Dataset entries:
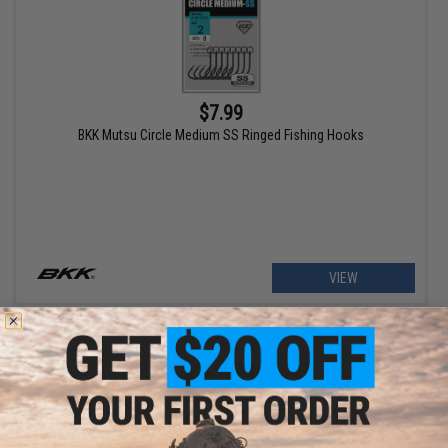
$7.99
BKK Mutsu Circle Medium SS Ringed Fishing Hooks
VIEW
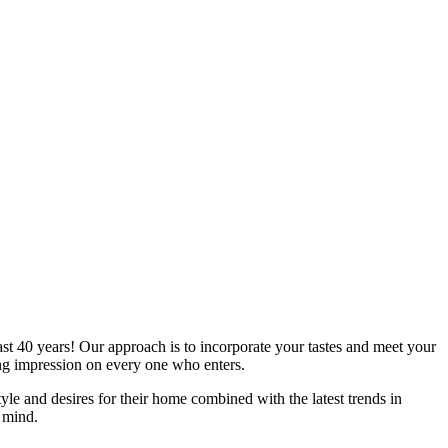
st 40 years! Our approach is to incorporate your tastes and meet your
ing impression on every one who enters.
style and desires for their home combined with the latest trends in
n mind.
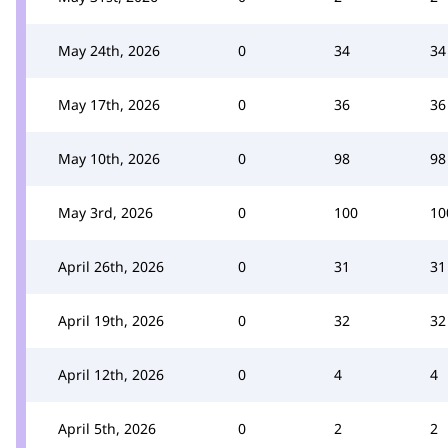
May 24th, 2026
0
34
34
May 17th, 2026
0
36
36
May 10th, 2026
0
98
98
May 3rd, 2026
0
100
10
April 26th, 2026
0
31
31
April 19th, 2026
0
32
32
April 12th, 2026
0
4
4
April 5th, 2026
0
2
2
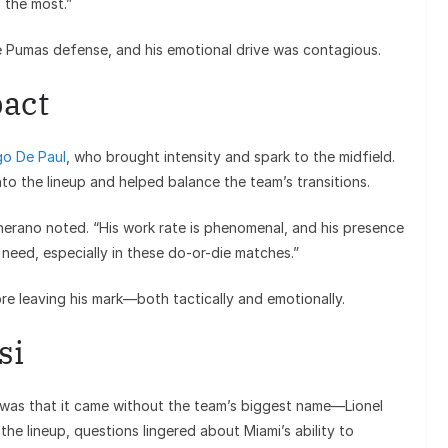
 the most.”
he Pumas defense, and his emotional drive was contagious.
pact
go De Paul
, who brought intensity and spark to the midfield.
to the lineup and helped balance the team’s transitions.
cherano noted. “His work rate is phenomenal, and his presence
need, especially in these do-or-die matches.”
e leaving his mark—both tactically and emotionally.
si
 was that it came without the team’s biggest name—Lionel
he lineup, questions lingered about Miami’s ability to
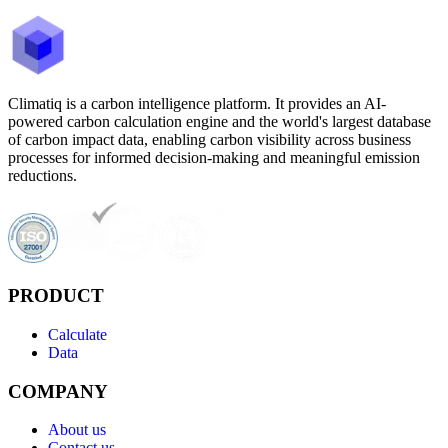
Climatiq is a carbon intelligence platform. It provides an AI-
powered carbon calculation engine and the world's largest database
of carbon impact data, enabling carbon visibility across business
processes for informed decision-making and meaningful emission
reductions.
PRODUCT
Calculate
Data
COMPANY
About us
Contact us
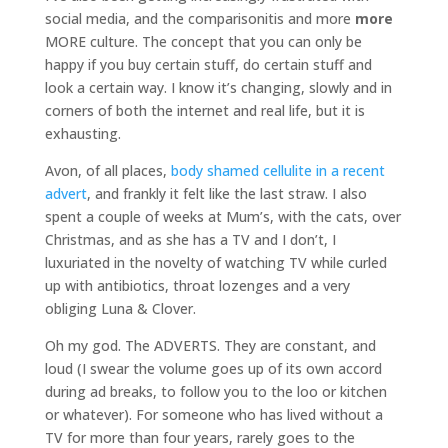
social media, and the comparisonitis and more
more
MORE culture. The concept that you can only be
happy if you buy certain stuff, do certain stuff and
look a certain way. I know it’s changing, slowly and in
corners of both the internet and real life, but it is
exhausting.
Avon, of all places,
body shamed cellulite in a recent
advert
, and frankly it felt like the last straw. I also
spent a couple of weeks at Mum’s, with the cats, over
Christmas, and as she has a TV and I don’t, I
luxuriated in the novelty of watching TV while curled
up with antibiotics, throat lozenges and a very
obliging Luna & Clover.
Oh my god. The ADVERTS. They are constant, and
loud (I swear the volume goes up of its own accord
during ad breaks, to follow you to the loo or kitchen
or whatever). For someone who has lived without a
TV for more than four years, rarely goes to the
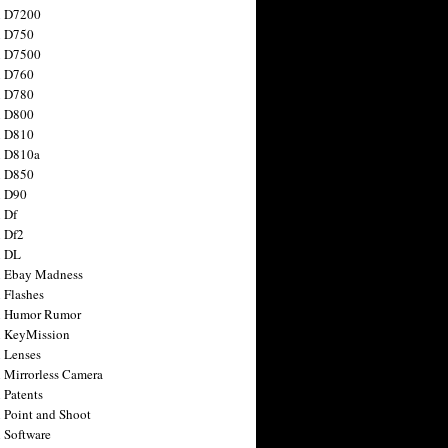
n D7200
n D750
n D7500
n D760
n D780
n D800
n D810
n D810a
n D850
n D90
 Df
 Df2
n DL
 Ebay Madness
 Flashes
n Humor Rumor
 KeyMission
 Lenses
 Mirrorless Camera
 Patents
 Point and Shoot
 Software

### THE TASK
Reproduce the records above word for word, without the images.

### ANSWER
$7.99
BKK Mutsu Circle Medium SS Ringed Fishing Hooks
VIEW
st 40 years! Our approach is to incorporate your tastes and meet your
ing impression on every one who enters.
style and desires for their home combined with the latest trends in
n mind.
May 24th, 2026
0
34
34
May 17th, 2026
0
36
36
May 10th, 2026
0
98
98
May 3rd, 2026
0
100
10
April 26th, 2026
0
31
31
April 19th, 2026
0
32
32
April 12th, 2026
0
4
4
April 5th, 2026
0
2
2
 the most.”
he Pumas defense, and his emotional drive was contagious.
pact
go De Paul
, who brought intensity and spark to the midfield.
to the lineup and helped balance the team’s transitions.
cherano noted. “His work rate is phenomenal, and his presence
need, especially in these do-or-die matches.”
e leaving his mark—both tactically and emotionally.
si
 was that it came without the team’s biggest name—Lionel
he lineup, questions lingered about Miami’s ability to
Climatiq is a carbon intelligence platform. It provides an AI-
powered carbon calculation engine and the world's largest database
of carbon impact data, enabling carbon visibility across business
processes for informed decision-making and meaningful emission
reductions.
PRODUCT
Calculate
Data
COMPANY
About us
Contact us
social media, and the comparisonitis and more
more
MORE culture. The concept that you can only be
happy if you buy certain stuff, do certain stuff and
look a certain way. I know it’s changing, slowly and in
corners of both the internet and real life, but it is
exhausting.
Avon, of all places,
body shamed cellulite in a recent
advert
, and frankly it felt like the last straw. I also
spent a couple of weeks at Mum’s, with the cats, over
Christmas, and as she has a TV and I don’t, I
luxuriated in the novelty of watching TV while curled
up with antibiotics, throat lozenges and a very
obliging Luna & Clover.
Oh my god. The ADVERTS. They are constant, and
loud (I swear the volume goes up of its own accord
during ad breaks, to follow you to the loo or kitchen
or whatever). For someone who has lived without a
TV for more than four years, rarely goes to the
n D7200
n D750
n D7500
n D760
n D780
n D800
n D810
n D810a
n D850
n D90
 Df
 Df2
n DL
 Ebay Madness
 Flashes
n Humor Rumor
 KeyMission
 Lenses
 Mirrorless Camera
 Patents
 Point and Shoot
 Software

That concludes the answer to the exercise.